Time series is a series of data in which the values collected through digitally or analogously tools within certain time intervals of a phenomenon are represented. Time series are used in all fields that contain time data, such as engineering, industry, health, finance, meteorology, and traffic. Time series are expressed as a sub-branch of the machine learning method, which has a wide range of applications and many real-life applications with data mining process. In industries where human-oriented production operates, the collection of workers' operation time series by analog means and the fact that each worker performs the operation within dynamic time intervals causes many problems. Time series collected by analogue tools are almost impossible to determine time intervals accurately due to limited data. Incorrect determination of time intervals results in problems, such as bottlenecks in the assembly line, inventory problems, and setting unrealistic production targets. Research in this field suggests classifying time series over large-sized digital data sets and performing data mining using the appropriate algorithms.
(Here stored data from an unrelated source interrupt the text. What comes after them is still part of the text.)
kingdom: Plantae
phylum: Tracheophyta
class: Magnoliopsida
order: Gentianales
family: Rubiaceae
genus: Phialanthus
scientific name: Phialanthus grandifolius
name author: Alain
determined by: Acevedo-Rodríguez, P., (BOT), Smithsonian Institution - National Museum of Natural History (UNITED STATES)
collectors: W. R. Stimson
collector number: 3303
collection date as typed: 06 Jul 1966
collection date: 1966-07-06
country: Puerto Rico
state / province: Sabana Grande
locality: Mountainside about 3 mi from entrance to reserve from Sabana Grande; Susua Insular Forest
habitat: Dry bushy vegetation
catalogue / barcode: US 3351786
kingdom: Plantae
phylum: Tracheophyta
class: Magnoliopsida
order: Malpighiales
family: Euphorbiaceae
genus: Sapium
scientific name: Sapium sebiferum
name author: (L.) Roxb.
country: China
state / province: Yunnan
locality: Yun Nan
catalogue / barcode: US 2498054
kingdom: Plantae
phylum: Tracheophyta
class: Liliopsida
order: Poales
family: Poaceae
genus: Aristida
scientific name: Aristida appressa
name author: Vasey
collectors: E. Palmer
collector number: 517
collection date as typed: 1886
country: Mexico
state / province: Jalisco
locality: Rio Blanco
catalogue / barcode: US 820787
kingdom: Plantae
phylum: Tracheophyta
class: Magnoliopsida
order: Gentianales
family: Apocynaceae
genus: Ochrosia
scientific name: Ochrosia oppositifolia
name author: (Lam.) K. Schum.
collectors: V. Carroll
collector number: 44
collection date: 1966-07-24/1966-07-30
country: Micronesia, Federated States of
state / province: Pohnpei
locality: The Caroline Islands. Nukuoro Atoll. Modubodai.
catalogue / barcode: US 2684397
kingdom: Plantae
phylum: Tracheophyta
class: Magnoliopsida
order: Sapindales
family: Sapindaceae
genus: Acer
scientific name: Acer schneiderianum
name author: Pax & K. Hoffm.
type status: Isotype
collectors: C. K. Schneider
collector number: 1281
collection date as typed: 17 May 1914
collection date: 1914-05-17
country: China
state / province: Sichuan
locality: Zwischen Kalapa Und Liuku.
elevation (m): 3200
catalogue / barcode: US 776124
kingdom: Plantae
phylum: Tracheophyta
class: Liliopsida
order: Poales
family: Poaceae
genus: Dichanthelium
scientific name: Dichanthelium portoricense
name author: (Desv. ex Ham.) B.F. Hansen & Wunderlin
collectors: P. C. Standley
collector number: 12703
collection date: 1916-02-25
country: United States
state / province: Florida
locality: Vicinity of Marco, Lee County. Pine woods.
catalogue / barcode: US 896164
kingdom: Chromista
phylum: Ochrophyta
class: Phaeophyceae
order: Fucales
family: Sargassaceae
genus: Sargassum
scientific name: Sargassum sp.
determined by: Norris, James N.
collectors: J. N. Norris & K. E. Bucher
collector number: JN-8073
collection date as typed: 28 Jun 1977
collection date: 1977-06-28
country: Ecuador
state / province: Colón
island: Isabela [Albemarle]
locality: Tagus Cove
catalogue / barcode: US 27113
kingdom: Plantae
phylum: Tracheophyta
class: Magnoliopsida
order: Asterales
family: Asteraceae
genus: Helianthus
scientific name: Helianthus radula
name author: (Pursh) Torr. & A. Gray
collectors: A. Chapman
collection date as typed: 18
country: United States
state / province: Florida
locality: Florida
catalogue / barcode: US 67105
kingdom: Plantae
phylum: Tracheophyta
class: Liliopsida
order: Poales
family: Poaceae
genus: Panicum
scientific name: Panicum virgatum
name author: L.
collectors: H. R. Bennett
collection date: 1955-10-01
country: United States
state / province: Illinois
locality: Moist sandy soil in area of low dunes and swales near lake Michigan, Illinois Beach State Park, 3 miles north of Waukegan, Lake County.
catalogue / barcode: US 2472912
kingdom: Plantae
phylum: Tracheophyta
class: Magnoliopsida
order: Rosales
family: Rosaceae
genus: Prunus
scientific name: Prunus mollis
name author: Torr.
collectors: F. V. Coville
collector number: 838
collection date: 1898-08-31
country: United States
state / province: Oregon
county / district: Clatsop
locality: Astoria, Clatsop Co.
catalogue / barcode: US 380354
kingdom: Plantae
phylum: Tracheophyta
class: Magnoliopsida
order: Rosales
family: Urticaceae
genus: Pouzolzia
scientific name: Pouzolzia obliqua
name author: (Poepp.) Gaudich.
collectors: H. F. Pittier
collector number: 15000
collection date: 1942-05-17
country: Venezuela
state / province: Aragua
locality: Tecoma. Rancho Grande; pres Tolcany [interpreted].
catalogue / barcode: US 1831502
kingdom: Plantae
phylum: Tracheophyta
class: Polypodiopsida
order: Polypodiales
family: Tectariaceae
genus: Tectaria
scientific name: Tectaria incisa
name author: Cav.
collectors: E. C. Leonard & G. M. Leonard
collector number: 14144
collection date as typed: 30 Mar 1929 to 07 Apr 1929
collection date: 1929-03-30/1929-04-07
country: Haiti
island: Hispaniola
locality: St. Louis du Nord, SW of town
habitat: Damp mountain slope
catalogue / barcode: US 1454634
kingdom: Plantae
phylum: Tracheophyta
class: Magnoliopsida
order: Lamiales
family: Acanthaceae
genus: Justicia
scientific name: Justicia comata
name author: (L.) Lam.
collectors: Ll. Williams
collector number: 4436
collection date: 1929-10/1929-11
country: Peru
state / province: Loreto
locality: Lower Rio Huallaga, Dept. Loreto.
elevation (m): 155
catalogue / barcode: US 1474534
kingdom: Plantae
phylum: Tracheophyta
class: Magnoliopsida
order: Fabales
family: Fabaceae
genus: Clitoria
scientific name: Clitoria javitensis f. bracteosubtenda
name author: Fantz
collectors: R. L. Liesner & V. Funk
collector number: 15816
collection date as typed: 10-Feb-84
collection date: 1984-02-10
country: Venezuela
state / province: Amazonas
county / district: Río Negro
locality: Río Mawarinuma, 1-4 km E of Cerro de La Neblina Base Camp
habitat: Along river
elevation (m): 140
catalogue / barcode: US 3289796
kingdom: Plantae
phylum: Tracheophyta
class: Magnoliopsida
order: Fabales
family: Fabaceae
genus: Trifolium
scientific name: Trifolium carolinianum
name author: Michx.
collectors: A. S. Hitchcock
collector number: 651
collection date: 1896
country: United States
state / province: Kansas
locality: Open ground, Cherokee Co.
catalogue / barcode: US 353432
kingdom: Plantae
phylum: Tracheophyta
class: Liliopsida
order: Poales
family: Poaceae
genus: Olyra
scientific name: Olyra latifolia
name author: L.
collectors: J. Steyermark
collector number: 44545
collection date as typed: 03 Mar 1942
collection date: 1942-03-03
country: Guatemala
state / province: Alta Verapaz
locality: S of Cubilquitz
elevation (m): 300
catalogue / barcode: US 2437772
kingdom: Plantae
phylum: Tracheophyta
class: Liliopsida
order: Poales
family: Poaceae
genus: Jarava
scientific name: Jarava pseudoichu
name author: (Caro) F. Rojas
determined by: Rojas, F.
Owing to the variable and raw temporal structure of the input data, machine learning algorithms working on raw data do not produce accurate results. In recent years, many new algorithms have been developed to increase the scalability of classification, analysis, and predictive performance of raw data. It is noteworthy that in the studies conducted, hybrid models are preferred to increase the versatility of the algorithms. In this study, evaluations were made on algorithms containing different writing languages and models on subsets of 47 data sets in the time-series classification archive of the University of California database. The algorithms discussed in this study are examined under five headings: metric, intervals, shape-based, dictionary-based, and hybrid. In this study, comparisons were made on the operation time data of workers operating in any industrial field, collected through sensors from the machines in the work areas, about which algorithm would be more appropriate among the data sets examined. It is aimed to minimize the problems that may occur by assigning workers with high operational skills to the machines as a result of data mining on the collected data sets.